◆ WORK TO COMPLETE
This exercise calls for the line with "X147474940Y-103634540D03*", the line with "X101091000Y-122929400D03*", and all lines between them in the material below, output exactly and with no other lines.

◆ LISTED RECORDS

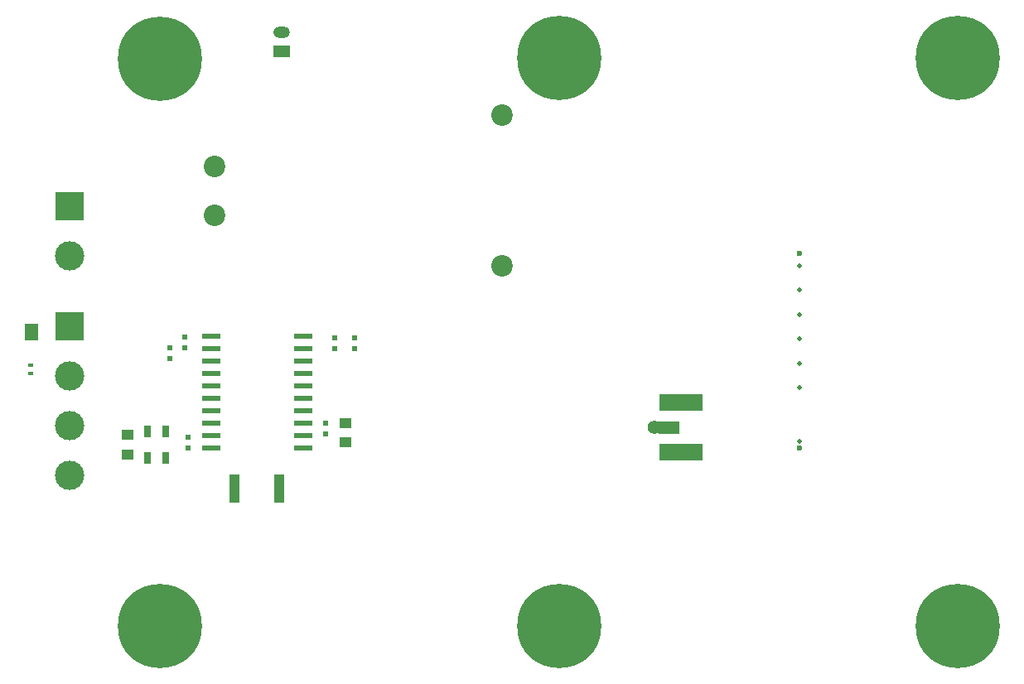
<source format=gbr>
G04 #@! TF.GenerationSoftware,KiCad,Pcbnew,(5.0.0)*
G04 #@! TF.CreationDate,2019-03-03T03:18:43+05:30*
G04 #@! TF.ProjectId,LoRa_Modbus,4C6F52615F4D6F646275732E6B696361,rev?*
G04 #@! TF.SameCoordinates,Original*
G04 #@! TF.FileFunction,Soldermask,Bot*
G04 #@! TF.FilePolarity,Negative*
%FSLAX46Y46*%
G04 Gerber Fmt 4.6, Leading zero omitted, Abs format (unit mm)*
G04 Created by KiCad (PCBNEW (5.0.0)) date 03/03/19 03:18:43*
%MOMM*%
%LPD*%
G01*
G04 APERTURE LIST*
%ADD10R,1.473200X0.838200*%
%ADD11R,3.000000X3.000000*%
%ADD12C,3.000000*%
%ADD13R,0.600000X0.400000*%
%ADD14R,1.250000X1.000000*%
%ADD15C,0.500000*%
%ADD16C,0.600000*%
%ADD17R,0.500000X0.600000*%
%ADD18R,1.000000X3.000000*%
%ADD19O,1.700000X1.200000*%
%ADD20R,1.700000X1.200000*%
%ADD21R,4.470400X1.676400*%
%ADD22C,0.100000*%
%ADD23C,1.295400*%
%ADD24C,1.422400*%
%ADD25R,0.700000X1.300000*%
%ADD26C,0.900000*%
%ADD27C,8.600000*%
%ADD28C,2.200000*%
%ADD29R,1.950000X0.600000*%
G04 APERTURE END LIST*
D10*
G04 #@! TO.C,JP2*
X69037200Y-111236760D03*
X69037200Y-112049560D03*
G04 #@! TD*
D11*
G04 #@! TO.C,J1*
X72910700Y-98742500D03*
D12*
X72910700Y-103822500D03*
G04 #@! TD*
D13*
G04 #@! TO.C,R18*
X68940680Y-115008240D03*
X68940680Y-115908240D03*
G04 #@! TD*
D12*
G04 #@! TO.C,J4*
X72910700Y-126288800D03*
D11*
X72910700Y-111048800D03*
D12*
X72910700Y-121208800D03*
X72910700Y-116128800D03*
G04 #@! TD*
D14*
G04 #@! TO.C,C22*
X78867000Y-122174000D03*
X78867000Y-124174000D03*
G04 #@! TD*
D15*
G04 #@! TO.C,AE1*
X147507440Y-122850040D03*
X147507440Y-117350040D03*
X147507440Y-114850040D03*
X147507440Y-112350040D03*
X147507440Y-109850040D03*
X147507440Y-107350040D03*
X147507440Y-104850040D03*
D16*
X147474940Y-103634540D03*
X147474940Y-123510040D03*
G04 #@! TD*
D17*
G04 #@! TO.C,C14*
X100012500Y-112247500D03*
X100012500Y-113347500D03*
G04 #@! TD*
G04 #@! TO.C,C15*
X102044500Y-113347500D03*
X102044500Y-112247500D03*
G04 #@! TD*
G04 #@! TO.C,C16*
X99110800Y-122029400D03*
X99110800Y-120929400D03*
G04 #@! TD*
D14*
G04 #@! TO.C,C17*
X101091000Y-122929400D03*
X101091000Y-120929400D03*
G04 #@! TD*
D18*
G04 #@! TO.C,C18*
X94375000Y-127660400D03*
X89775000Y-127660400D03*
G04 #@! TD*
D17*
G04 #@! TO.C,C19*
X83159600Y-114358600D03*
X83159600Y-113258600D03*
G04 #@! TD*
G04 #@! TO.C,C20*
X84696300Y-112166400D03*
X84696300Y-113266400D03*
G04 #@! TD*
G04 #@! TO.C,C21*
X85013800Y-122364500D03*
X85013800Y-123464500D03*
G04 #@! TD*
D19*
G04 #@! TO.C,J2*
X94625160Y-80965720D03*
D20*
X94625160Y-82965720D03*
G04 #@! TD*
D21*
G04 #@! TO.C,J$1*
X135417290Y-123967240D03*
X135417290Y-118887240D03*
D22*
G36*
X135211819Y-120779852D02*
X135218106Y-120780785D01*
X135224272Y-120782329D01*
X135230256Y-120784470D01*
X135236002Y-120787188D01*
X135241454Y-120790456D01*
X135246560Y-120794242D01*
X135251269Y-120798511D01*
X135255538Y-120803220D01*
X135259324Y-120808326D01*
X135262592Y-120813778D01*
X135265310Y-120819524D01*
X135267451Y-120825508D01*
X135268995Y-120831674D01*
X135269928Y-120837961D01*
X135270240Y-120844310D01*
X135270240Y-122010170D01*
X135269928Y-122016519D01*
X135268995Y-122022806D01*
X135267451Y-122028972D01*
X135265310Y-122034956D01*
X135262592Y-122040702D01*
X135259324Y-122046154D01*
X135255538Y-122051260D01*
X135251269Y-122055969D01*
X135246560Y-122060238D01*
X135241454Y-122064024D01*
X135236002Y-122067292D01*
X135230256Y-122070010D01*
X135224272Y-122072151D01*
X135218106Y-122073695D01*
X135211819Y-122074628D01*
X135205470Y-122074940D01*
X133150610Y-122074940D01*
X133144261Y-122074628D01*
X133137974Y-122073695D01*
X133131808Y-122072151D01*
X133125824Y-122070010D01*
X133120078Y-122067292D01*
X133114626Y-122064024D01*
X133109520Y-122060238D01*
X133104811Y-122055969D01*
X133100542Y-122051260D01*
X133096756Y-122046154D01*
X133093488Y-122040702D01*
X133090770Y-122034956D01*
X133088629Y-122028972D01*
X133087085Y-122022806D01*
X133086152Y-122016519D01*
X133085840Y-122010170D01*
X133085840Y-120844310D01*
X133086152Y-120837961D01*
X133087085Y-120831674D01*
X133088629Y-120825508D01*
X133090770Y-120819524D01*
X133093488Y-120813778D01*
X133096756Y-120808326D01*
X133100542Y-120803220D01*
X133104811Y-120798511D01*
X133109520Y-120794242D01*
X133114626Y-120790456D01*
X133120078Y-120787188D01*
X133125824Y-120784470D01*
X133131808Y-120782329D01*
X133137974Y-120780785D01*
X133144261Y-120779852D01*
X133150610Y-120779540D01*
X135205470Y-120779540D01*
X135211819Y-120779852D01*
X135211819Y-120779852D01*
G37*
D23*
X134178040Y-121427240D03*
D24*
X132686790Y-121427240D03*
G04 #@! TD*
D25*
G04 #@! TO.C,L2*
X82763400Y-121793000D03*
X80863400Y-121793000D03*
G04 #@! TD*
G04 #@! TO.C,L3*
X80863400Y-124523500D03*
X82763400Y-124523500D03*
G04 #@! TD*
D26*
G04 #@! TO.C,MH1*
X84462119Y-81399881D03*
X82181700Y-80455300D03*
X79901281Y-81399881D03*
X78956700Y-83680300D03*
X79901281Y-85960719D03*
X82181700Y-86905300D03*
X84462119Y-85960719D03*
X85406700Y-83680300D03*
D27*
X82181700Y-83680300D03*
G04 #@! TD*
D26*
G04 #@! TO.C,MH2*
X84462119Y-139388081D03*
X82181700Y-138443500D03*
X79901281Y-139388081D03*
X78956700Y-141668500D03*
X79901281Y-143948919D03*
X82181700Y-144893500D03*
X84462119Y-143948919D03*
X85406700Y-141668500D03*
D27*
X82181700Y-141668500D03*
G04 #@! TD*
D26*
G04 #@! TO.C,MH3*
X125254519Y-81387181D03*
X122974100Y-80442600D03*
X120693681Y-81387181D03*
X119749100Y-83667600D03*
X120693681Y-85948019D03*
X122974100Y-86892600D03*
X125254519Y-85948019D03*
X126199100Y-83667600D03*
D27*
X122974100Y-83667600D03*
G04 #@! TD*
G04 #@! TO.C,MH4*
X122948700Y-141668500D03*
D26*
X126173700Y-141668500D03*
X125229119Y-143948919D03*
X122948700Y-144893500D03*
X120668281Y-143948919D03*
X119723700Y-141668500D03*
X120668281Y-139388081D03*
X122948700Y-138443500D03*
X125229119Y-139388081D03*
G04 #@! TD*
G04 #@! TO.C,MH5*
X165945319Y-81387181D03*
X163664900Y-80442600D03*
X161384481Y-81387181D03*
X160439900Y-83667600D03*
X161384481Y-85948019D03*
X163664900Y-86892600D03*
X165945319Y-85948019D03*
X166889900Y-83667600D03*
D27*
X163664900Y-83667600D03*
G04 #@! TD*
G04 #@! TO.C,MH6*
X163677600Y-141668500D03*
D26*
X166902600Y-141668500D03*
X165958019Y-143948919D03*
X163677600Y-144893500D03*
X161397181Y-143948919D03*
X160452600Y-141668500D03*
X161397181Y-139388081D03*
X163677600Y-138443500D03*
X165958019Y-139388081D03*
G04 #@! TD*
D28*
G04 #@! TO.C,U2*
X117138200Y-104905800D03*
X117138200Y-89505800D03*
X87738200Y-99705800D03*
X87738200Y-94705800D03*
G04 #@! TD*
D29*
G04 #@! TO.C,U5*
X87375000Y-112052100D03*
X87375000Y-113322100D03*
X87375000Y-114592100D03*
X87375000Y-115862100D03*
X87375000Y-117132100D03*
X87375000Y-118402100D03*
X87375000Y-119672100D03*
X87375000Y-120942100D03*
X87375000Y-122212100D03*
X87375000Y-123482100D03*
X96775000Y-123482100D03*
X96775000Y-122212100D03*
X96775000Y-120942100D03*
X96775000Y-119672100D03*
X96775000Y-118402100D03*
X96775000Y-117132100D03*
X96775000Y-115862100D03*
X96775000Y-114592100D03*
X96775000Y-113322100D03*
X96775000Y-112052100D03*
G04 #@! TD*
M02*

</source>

◆ ANSWER TO THE PROBLEM
X147474940Y-103634540D03*
X147474940Y-123510040D03*
G04 #@! TD*
D17*
G04 #@! TO.C,C14*
X100012500Y-112247500D03*
X100012500Y-113347500D03*
G04 #@! TD*
G04 #@! TO.C,C15*
X102044500Y-113347500D03*
X102044500Y-112247500D03*
G04 #@! TD*
G04 #@! TO.C,C16*
X99110800Y-122029400D03*
X99110800Y-120929400D03*
G04 #@! TD*
D14*
G04 #@! TO.C,C17*
X101091000Y-122929400D03*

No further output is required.